Senate Democratic Conference Deputy Leader Michael Gianaris said, “Hard working New Yorkers cannot wait for the wages we all agree they deserve. For too many in our state, current paychecks are not making ends meet. There is no reason to delay these measures, which are supported by a broad coalition of New Yorkers, and I call for immediate action to ensure that any New Yorkers working hard to support their families earn a wage that allows them to do so.”
In the 2014 State of the Union Address, President Obama called on every mayor, governor and state legislator not to wait for federal action but to take the initiative and raise the minimum wage, acknowledging that local governments may be best suited to address the minimum wage requirements of their constituents. The Senate Democratic Conference members have been long time advocates for a higher state minimum wage and have introduced legislation to empower local governments to raise the minimum wage in their localities, accelerate the increase of the state’s minimum wage, and end the minimum wage corporate tax credit.
Senate bill S.6156, introduced by Senate Democratic Conference Leader Andrea Stewart-Cousins, will enable local municipalities within the State of New York to raise the minimum wage within their jurisdictions. This legislation would allow local governments with higher costs of living to address wages within their localities without waiting for state action. xx Senate bill S.6518, introduced by Senator Adriano Espaillat, will accelerate the increase in the state’s minimum wage as enacted in the 2013-2014 State Budget. This legislation will also increase the minimum wage for tipped workers, whose wages were not included in the minimum wage increase provided in the 2013-2014 budget. The increased minimum wage would also be indexed to the rate of inflation to ensure future increases would occur automatically to respond with inflation.
Senator Adriano Espaillat said, “Families struggling to pay the rent can’t wait until 2015 for a meaningful minimum wage hike to kick in, especially when the new rate isn’t even indexed to inflation. We also need to correct the injustice done to restaurant employees and other tipped workers, left out of last year’s budget agreement altogether, who are routinely victimized by unchecked wage theft. While President Obama and states across the country are pushing higher minimum wage increases to give low-income workers a lifeline, New Yorkers can’t simply postpone helping our state's most vulnerable.”
Senate bill S.6490, sponsored by Senator Jose Peralta, would end the practice of providing corporate tax credits to employers who hire 16-19 year old students for minimum wage positions. This legislation would ensure that New York State does not provide extensive tax subsidies that may incentivize employers to terminate current minimum wage workers and constantly remove workers once they no longer ensure a state tax credit.

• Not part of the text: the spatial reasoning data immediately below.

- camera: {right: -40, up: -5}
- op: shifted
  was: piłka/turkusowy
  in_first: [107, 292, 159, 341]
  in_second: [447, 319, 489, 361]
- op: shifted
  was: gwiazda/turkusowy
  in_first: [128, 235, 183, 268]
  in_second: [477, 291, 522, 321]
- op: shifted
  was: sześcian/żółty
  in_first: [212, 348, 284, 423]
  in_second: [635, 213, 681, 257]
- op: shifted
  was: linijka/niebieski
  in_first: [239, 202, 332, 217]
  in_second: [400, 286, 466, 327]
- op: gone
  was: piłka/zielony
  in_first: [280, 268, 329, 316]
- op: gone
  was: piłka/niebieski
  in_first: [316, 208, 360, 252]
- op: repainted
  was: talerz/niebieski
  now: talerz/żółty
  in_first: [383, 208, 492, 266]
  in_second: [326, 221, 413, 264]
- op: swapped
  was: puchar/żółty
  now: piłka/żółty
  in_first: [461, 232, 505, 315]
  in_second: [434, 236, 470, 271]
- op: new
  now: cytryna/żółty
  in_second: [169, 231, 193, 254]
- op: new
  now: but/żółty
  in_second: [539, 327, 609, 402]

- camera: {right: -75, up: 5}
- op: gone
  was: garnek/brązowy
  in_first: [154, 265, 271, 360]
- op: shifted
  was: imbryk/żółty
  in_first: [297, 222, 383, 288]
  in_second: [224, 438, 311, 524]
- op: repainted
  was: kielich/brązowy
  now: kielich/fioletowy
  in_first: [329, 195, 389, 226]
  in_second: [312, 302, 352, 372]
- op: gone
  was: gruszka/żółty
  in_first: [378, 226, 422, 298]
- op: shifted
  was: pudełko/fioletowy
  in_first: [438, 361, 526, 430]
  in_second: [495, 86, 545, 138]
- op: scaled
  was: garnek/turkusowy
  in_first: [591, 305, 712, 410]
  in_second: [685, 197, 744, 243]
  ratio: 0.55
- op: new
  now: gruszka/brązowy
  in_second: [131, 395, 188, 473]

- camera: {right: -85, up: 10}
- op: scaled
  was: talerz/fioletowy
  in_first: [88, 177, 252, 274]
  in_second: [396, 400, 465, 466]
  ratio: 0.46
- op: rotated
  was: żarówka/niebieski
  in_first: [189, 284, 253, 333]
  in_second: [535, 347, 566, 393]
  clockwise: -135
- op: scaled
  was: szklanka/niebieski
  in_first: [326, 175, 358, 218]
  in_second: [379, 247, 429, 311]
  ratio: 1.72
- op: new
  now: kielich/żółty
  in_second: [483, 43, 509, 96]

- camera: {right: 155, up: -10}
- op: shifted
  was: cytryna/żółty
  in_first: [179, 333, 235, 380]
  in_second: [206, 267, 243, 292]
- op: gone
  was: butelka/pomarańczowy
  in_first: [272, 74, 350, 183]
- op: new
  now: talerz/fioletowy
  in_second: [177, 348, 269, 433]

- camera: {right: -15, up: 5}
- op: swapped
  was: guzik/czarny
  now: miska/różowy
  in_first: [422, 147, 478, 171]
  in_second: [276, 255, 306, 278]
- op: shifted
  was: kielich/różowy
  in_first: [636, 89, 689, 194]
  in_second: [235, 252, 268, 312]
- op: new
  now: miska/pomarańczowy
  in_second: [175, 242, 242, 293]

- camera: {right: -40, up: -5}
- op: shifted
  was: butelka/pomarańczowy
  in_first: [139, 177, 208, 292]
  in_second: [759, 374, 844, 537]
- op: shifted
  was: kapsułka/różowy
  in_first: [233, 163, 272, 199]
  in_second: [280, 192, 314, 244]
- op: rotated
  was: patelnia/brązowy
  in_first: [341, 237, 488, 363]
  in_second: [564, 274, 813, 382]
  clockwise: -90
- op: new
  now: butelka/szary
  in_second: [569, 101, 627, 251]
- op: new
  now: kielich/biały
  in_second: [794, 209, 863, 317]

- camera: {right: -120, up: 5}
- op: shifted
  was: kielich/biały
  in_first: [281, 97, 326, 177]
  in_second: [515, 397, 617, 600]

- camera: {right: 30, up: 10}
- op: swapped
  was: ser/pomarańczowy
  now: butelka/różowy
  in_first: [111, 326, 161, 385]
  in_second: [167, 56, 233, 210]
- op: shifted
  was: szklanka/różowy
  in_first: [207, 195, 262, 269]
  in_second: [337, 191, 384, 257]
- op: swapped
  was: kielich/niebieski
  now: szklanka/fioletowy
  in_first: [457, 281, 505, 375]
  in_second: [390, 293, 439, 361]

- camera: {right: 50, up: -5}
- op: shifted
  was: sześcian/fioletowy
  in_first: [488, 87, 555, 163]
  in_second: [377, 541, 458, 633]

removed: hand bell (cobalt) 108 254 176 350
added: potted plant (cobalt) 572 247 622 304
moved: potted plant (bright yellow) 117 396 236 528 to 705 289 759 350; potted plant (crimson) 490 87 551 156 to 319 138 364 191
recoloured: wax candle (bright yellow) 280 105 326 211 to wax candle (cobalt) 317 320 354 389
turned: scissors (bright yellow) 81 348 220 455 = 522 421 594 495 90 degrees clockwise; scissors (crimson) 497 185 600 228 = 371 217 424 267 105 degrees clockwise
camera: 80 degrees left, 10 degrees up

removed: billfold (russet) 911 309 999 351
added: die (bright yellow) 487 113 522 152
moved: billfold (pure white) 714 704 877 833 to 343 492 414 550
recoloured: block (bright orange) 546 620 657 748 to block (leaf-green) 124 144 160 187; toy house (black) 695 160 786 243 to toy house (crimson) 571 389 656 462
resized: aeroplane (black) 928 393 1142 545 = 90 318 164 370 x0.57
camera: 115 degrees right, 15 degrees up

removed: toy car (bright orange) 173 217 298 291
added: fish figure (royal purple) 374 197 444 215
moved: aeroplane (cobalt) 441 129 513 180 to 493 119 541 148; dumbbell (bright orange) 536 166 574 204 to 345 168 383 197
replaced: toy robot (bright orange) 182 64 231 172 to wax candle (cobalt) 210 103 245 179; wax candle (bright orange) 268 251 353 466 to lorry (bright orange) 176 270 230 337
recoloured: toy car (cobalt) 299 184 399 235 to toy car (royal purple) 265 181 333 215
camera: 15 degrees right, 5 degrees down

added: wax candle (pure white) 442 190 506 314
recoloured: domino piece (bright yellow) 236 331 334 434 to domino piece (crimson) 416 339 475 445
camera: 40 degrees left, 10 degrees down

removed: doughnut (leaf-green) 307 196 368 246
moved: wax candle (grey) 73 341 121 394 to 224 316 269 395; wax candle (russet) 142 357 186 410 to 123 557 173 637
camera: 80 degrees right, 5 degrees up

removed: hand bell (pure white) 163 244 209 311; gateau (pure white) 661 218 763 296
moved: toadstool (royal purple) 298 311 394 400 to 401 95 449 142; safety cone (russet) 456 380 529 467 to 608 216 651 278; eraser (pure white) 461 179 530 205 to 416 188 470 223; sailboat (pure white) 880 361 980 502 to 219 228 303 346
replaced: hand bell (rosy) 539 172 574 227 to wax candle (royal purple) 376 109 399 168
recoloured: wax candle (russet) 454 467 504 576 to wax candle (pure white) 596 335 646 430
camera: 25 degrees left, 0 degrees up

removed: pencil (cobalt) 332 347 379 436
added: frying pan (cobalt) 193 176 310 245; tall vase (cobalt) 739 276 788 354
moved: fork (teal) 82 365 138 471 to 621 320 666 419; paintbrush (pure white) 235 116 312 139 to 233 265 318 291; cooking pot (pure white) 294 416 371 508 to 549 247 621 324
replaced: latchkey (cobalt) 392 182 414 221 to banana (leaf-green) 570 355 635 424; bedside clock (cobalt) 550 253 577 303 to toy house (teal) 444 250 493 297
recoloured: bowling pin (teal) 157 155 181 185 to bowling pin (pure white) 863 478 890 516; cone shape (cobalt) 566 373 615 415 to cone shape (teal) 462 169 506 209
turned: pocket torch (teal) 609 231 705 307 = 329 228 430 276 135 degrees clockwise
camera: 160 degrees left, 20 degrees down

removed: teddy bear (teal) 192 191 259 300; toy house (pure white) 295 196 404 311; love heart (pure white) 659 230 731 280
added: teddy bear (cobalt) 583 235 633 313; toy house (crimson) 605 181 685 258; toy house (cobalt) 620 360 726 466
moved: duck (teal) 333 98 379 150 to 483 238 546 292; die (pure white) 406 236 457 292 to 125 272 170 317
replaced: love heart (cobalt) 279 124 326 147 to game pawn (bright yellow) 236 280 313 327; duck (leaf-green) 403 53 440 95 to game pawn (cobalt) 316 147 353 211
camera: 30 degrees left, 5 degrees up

Senator Jose Peralta said, “The Minimum Wage Reimbursement Credit leads to discrimination against older, low-wage workers by providing firms a significant financial incentive to fire employees age 20 and older and replace them with teenagers. And it makes the minimum wage the maximum wage for teens by providing firms a financial incentive to cap teenage workers’ pay at the minimum wage. Why inflict this kind of pain on New York’s lowest-wage workers? To help some of the largest, most profitable companies on the planet pay for the modest increase in New York’s minimum hourly wage. Our tax money shouldn’t be spent on making rich companies richer and low-wage workers poorer.”
The legislation advanced by the Senate Democrats builds on the conference’s long-time support and advocacy for raising the minimum wage. Providing local governments with the authority to raise the minimum wage within their municipalities is a common sense way to address the concerns regarding different costs of living throughout New York State. Ensuring that minimum wage earners receive greater compensation for their hard work will help stimulate local economic growth throughout the state and lead to the creation of thousands of jobs.